In the next few years, many precedents will be set on this issue of religious freedom and it's important we win these cases. Arguments like this can change minds. As Christians, I know we're trying to win hearts and minds and souls. But for now, we must focus on minds.
Ashers’ religious justifications are, to my mind, theologically unsound. Nevertheless, on reflection the court was wrong to penalise Ashers and I was wrong to endorse its decision.
The law suit against the bakery was well-intended. It sought to challenge homophobia. But it was a step too far. It pains me to say this, as a long-time supporter of the struggle for LGBT equality in Northern Ireland, where same-sex marriage and gay blood donors remain banned. The equality laws are intended to protect people against discrimination. A business providing a public service has a legal duty to do so without discrimination based on race, gender, faith and sexuality.
However, the court erred by ruling that Lee was discriminated against because of his sexual orientation and political opinions.
The Ashers verdict could encourage far-right extremists to demand the promotion of anti-migrant and anti-Muslim opinions
His cake request was refused not because he was gay, but because of the message he asked for. There is no evidence that his sexuality was the reason Ashers declined his order. Despite this, Judge Isobel Brownlie said that refusing the pro-gay marriage slogan was unlawful indirect sexual orientation discrimination. On the question of political discrimination, the judge said Ashers had denied Lee service based on his request for a message supporting same-sex marriage. She noted: “If the plaintiff had ordered a cake with the words ‘support marriage’ or ‘support heterosexual marriage’ I have no doubt that such a cake would have been provided.” Brownlie thus concluded that by refusing to provide a cake with a pro-gay marriage wording Ashers had treated him less favourably, contrary to the law.

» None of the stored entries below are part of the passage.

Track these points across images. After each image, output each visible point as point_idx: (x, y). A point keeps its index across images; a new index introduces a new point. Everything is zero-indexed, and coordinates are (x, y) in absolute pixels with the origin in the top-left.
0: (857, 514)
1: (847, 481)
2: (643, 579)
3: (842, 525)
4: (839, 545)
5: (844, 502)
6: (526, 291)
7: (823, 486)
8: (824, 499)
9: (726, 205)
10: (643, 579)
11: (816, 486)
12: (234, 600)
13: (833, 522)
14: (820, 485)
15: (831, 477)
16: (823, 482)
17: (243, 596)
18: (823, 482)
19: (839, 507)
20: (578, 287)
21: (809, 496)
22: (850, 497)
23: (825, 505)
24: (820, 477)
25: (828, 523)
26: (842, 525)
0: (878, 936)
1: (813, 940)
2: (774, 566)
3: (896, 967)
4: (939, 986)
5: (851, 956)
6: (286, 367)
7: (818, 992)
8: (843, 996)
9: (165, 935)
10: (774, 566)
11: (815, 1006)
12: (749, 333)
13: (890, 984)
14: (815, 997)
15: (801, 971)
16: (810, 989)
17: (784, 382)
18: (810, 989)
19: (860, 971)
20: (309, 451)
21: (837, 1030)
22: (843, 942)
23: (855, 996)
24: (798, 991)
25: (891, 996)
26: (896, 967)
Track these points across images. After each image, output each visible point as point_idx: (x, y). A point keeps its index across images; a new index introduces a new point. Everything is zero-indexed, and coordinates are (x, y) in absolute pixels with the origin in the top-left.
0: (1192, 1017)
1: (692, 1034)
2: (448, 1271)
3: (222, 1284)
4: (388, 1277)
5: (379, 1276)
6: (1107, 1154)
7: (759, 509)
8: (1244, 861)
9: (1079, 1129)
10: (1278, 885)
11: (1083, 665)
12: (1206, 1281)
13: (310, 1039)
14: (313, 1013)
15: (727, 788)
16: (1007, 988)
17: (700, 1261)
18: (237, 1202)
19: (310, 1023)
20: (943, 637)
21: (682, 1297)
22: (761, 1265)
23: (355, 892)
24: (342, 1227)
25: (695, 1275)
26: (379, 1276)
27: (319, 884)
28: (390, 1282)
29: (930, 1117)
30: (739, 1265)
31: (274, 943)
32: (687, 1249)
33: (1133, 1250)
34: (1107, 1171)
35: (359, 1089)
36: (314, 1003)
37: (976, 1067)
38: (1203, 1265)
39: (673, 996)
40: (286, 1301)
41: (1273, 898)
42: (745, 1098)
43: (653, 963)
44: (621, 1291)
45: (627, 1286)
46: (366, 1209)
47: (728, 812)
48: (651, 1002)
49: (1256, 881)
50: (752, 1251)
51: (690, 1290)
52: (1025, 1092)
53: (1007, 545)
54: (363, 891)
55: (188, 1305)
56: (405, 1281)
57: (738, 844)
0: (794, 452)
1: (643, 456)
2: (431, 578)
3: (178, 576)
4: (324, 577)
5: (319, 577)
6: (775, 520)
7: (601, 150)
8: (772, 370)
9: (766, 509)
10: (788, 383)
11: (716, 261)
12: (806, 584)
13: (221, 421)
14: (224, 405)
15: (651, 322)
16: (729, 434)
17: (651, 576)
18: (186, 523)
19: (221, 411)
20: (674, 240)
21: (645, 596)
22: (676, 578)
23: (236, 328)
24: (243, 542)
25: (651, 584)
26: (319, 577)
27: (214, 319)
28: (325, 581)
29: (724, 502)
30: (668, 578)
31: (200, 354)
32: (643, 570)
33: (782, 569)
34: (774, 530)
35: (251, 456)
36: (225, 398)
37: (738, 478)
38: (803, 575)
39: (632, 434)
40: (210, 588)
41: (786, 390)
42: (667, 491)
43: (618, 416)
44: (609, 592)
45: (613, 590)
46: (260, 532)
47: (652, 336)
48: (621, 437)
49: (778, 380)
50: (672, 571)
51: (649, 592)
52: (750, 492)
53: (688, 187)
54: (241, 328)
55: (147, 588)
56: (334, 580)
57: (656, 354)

This finding of political discrimination against Lee sets a worrying precedent. Northern Ireland’s laws against discrimination on the grounds of political opinion were framed in the context of decades of conflict. They were designed to heal the sectarian divide by preventing the denial of jobs, housing and services to people because of their politics. There was never an intention that this law should compel people to promote political ideas with which they disagreed.
The judge concluded that service providers are required to facilitate any “lawful” message, even if they have a conscientious objection. This raises the question: should Muslim printers be obliged to publish cartoons of Mohammed? Or Jewish ones publish the words of a Holocaust denier? Or gay bakers accept orders for cakes with homophobic slurs? If the Ashers verdict stands it could, for example, encourage far-right extremists to demand that bakeries and other service providers facilitate the promotion of anti-migrant and anti-Muslim opinions. It would leave businesses unable to refuse to decorate cakes or print posters with bigoted messages.
In my view, it is an infringement of freedom to require businesses to aid the promotion of ideas to which they conscientiously object. Discrimination against people should be unlawful, but not against ideas.